#### [CONSIGNE 1]
Recopiez sans rien changer le passage de l'extrait sur les anciens combattants qui commence à « M. François Rochebloine. » et se termine à « sociale de l’ONAC ? ».
#### [CONSIGNE 2]
Relevez toutes les sommes d'argent citées dans l'extrait sur les anciens combattants, en ne notant chacune qu'une fois.

#### [EXTRAIT CHOISI]
══════

M. le secrétaire d’État. – Si on avait retenu uniquement les chômeurs de longue durée, la mesure s’appliquerait à 2 500 ou 3 000 personnes. Mais il s’agit ici de tous les chômeurs, et 15 000 personnes environ seront concernées. Cela représente un bel effort budgétaire.

M. François Rochebloine. – Je m’associe pour une bonne part à ce qu’a dit M. Gremetz. Pour 1998, vous aviez prévu, M. le secrétaire d’État, 25 millions et 80 000 cartes supplémentaires. Avec la condition des 18 mois d’Algérie, il faut envisager 10 000 retraites du combattant supplémentaires. Par ailleurs, les 25 millions destinés à porter l’allocation différentielle à 5 600 F, c’est une bonne mesure – mais il faudrait préciser que les 160 trimestres sont diminués du temps passé en Algérie. Cependant, si je rapporte ces 25 millions aux 1 100 F supplémentaires de l’allocation, j’arrive à 1 700 personnes environ. (Exclamations sur les bancs du groupe socialiste.) Je souhaite me tromper.

Enfin, où sont passés, les 7 millions qui étaient prévus pour la mémoire ? Et les 3 millions de l’action sociale de l’ONAC ?
En réalité, vous avez procédé à un habillage. (Applaudissements sur les bancs du groupe UDF.)

══════

#### [DONNÉES FOURNIES]
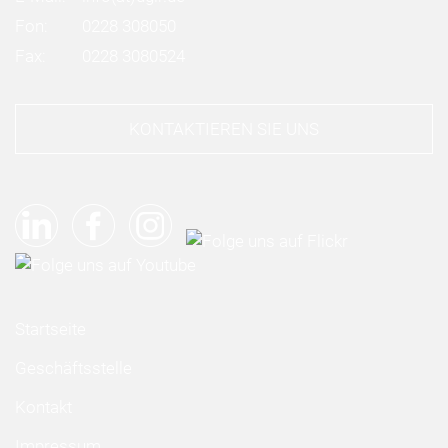
Fon:
0228 308050
Fax:
0228 3080524
KONTAKTIEREN SIE UNS
Startseite
Geschäftsstelle
Kontakt
Impressum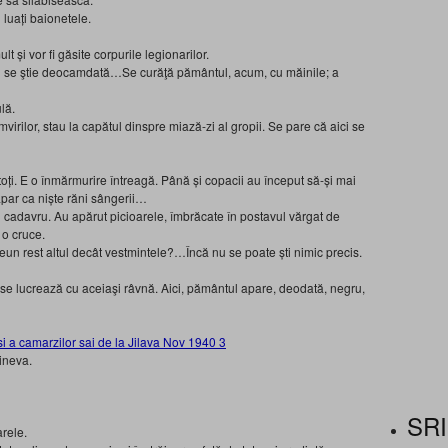
 luaţi baionetele.
şi vor fi găsite corpurile legionarilor.
 nu se ştie deocamdată…Se curăţă pământul, acum, cu măinile; a
lă.
irilor, stau la capătul dinspre miază-zi al gropii. Se pare că aici se
 toţi. E o înmărmurire întreagă. Până şi copacii au început să-şi mai
 apar ca nişte răni sângerii…
l cadavru. Au apărut picioarele, îmbrăcate în postavul vărgat de
 o cruce.
eun rest altul decât vestmintele?…Încă nu se poate şti nimic precis.
e se lucrează cu aceiaşi râvnă. Aici, pământul apare, deodată, negru,
cineva.
SRI
arele.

══════

#### [RÉPONSE RÉDIGÉE 1]
M. François Rochebloine. – Je m’associe pour une bonne part à ce qu’a dit M. Gremetz. Pour 1998, vous aviez prévu, M. le secrétaire d’État, 25 millions et 80 000 cartes supplémentaires. Avec la condition des 18 mois d’Algérie, il faut envisager 10 000 retraites du combattant supplémentaires. Par ailleurs, les 25 millions destinés à porter l’allocation différentielle à 5 600 F, c’est une bonne mesure – mais il faudrait préciser que les 160 trimestres sont diminués du temps passé en Algérie. Cependant, si je rapporte ces 25 millions aux 1 100 F supplémentaires de l’allocation, j’arrive à 1 700 personnes environ. (Exclamations sur les bancs du groupe socialiste.) Je souhaite me tromper.

Enfin, où sont passés, les 7 millions qui étaient prévus pour la mémoire ? Et les 3 millions de l’action sociale de l’ONAC ?

#### [RÉPONSE RÉDIGÉE 2]
- 25 millions
- 5 600 F
- 1 100 F
- 7 millions
- 3 millions